Tapi ada satu hal yang membuat saya bingung.
Lensanya dilepas.
“Lah, terus buat apa beli kacamata?” pikir saya.
Kacamata yang seharusnya membantu penglihatan kini hanya menyisakan bingkai.
Tidak ada lensa, tidak ada fungsi untuk membantu mata melihat lebih jelas. Yang tersisa hanyalah bentuknya.
Baca Juga: Beauty Lenses: Kacamata Bergradasi Warna jadi Cara Baru Tampil Segar Tanpa Makeup
Awalnya terlihat aneh. Namun, kalau dipikir-pikir, sebenarnya fenomena ini bukan sesuatu yang sepenuhnya baru.
Dalam dunia fashion, benda tidak selalu digunakan berdasarkan fungsi awalnya.
Sebuah pakaian, aksesori, atau benda sehari-hari bisa berubah menjadi simbol gaya dan identitas.
Kacamata tanpa lensa adalah salah satu contohnya.
Dulu, orang memakai kacamata karena membutuhkan bantuan penglihatan. Sekarang, kacamata juga bisa menjadi bagian dari penampilan.
Bentuk frame tertentu dapat membuat seseorang terlihat lebih intelektual, vintage, minimalis, atau bahkan mengikuti estetika tertentu.
Ketika lensanya dilepas, fungsi kacamata sebagai alat bantu penglihatan memang hilang. Namun, fungsi lainnya justru tetap ada: menjadi aksesori.
Di media sosial, penampilan juga semakin mudah menjadi bagian dari identitas.
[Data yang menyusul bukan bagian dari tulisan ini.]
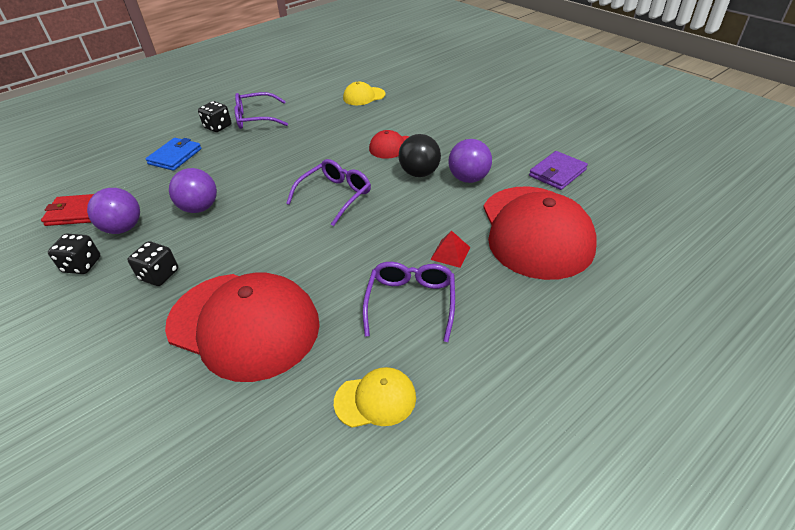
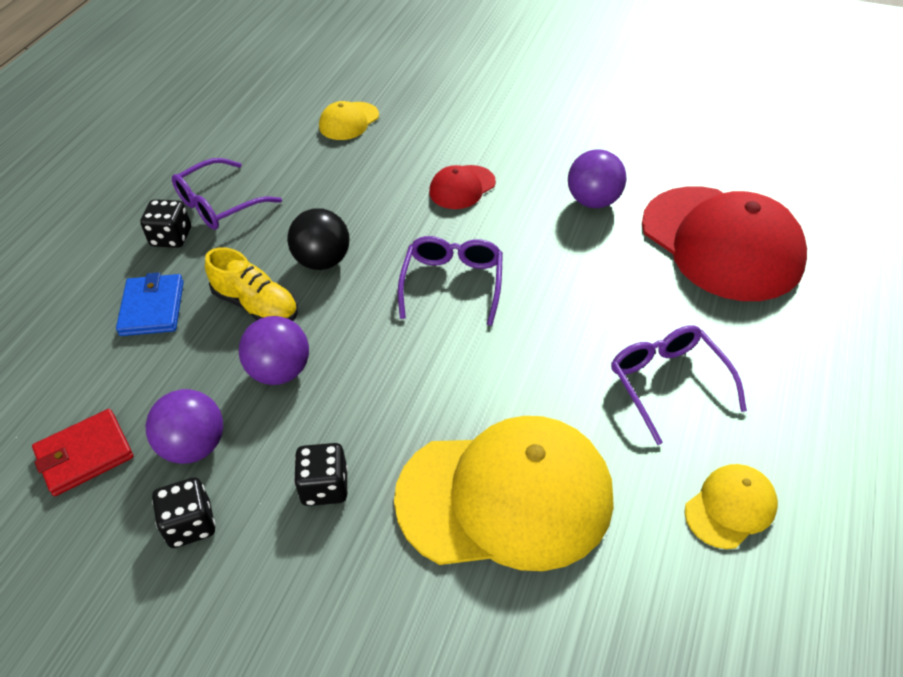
camera: 30 degrees left, 5 degrees up
red cap [165,272,320,382] -> yellow cap [394,416,614,571]
black ball [399,134,441,177] -> black ball moved to [287,208,350,270]
red pyramid [430,230,471,268] -> none
purple wallet [529,151,588,190] -> none
none -> yellow shoe [205,247,298,321]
Orang tidak hanya memilih pakaian yang nyaman, tetapi juga mempertimbangkan bagaimana dirinya ingin terlihat di hadapan orang lain.
Sebuah benda akhirnya memiliki nilai bukan hanya karena kegunaannya, tetapi karena kesan yang dibawanya.
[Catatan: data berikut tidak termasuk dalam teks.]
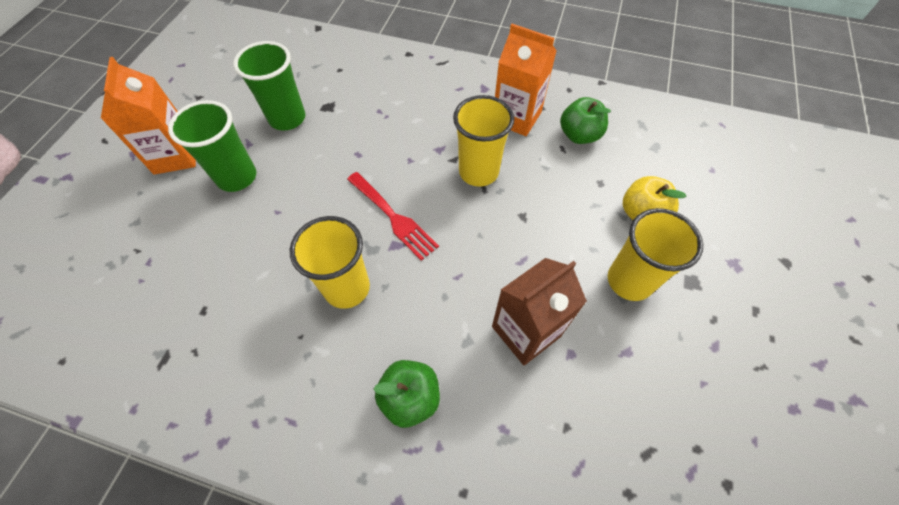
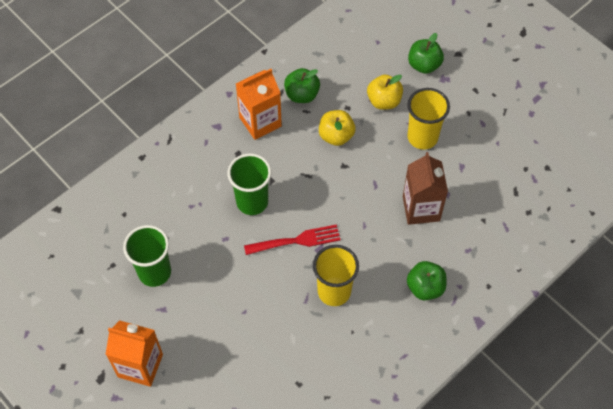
camera: 60 degrees left, 0 degrees up
green cup [168,100,256,192] -> green cup moved to [227,153,272,215]
yellow cup [453,95,514,187] -> none
none -> yellow apple [319,110,355,146]
none -> green apple [408,33,444,74]

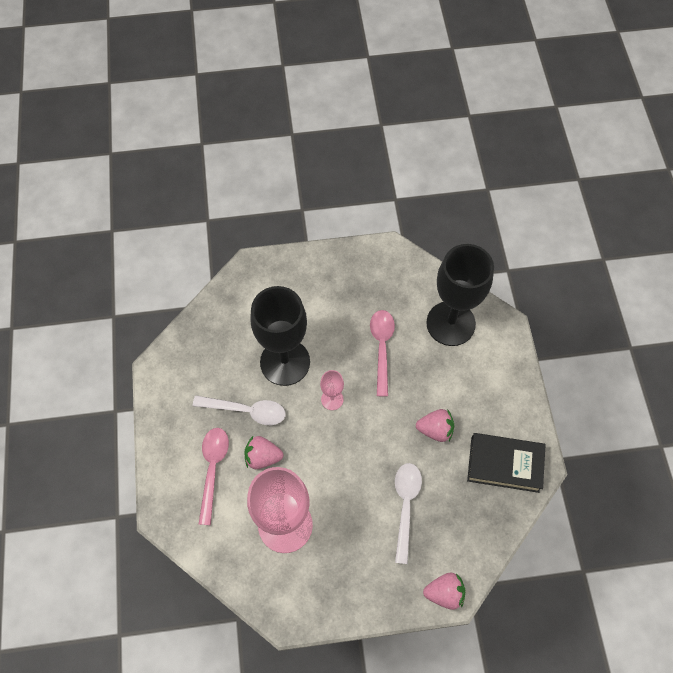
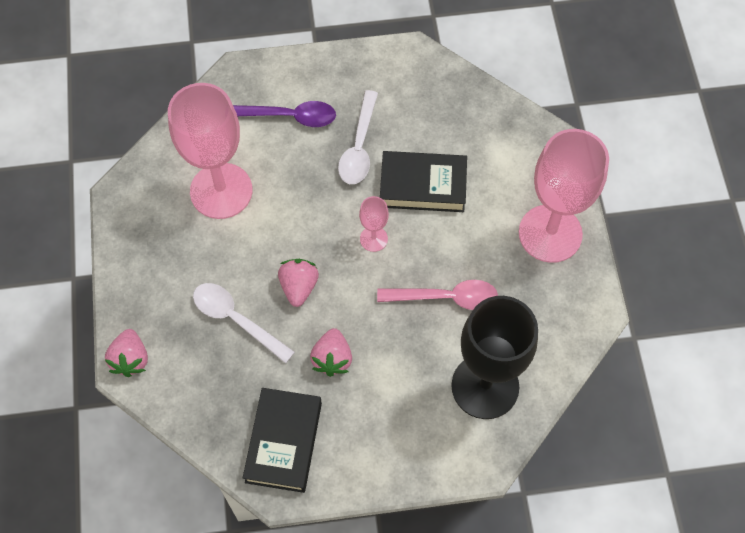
camera: 90 degrees right, 0 degrees up
pink spoon [199,428,229,525] -> purple spoon [233,101,336,127]
pink strawberry [244,436,283,469] -> pink strawberry moved to [278,259,319,307]
black goblet [250,286,310,386] -> black book [380,151,467,212]
white spoon [395,463,422,564] -> white spoon turned 150 degrees counterclockwise [193,283,295,363]
none -> pink goblet [519,129,609,263]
Mungkin karena itu, membeli kacamata lalu membuang lensanya tidak sesia-sia yang terlihat.
Teman saya memang tidak membutuhkan lensanya.
Dia membutuhkan bingkainya. Dan mungkin, di era ketika penampilan juga menjadi bagian dari cara seseorang bercerita tentang dirinya, terkadang sebuah benda tidak perlu berfungsi sebagaimana mestinya untuk tetap memiliki fungsi.
Kacamata itu tidak lagi membantu seseorang melihat dunia. Ia membantu dunia melihat dirinya.